Deixo meus bens a minha irmã não a meu sobrinho jamais será paga a conta do advogado nada dou aos pobres.

Mas morreu antes de fazer a pontuação. Para quem o falecido deixou a sua fortuna? Eram quatro concorrentes:

1. O sobrinho fez a seguinte pontuação:

Deixo meus bens à minha irmã? Não! A meu sobrinho. Jamais será paga a conta do advogado. Nada dou aos pobres.

2. A irmã chegou em seguida e pontuou assim:

Deixo meus bens à minha irmã. Não a meu sobrinho. Jamais será paga a conta do advogado. Nada dou aos pobres.

3. Aí chegaram os descamisados da cidade. Um deles, sabido, fez esta interpretação:

Deixo meus bens à minha irmã? Não! A meu sobrinho? Jamais! Será paga a conta do advogado? Nada! Dou aos pobres.

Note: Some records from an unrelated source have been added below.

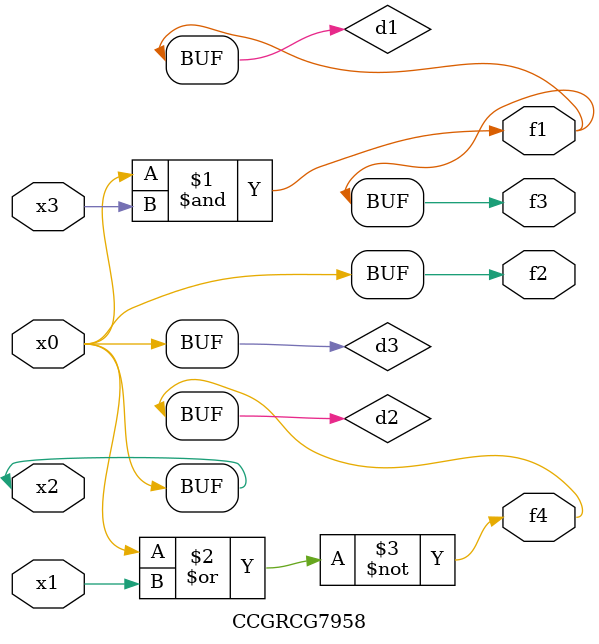
<source format=v>
module CCGRCG7958(
	input x0, x1, x2, x3,
	output f1, f2, f3, f4
);

	wire d1, d2, d3;

	and (d1, x2, x3);
	nor (d2, x0, x1);
	buf (d3, x0, x2);
	assign f1 = d1;
	assign f2 = d3;
	assign f3 = d1;
	assign f4 = d2;
endmodule

</source>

3. O advogado pediu cópia do original e puxou a brasa pra sardinha dele:

Deixo meus bens à minha irmã? Não! A meu sobrinho? Jamais! Será paga a conta do advogado. Nada dou aos pobres.

Moral da história:

A vida pode ser interpretada e vivida de diversas maneiras concurseiro. Nós é que fazemos a pontuação. E isso faz toda a diferença concurseiro.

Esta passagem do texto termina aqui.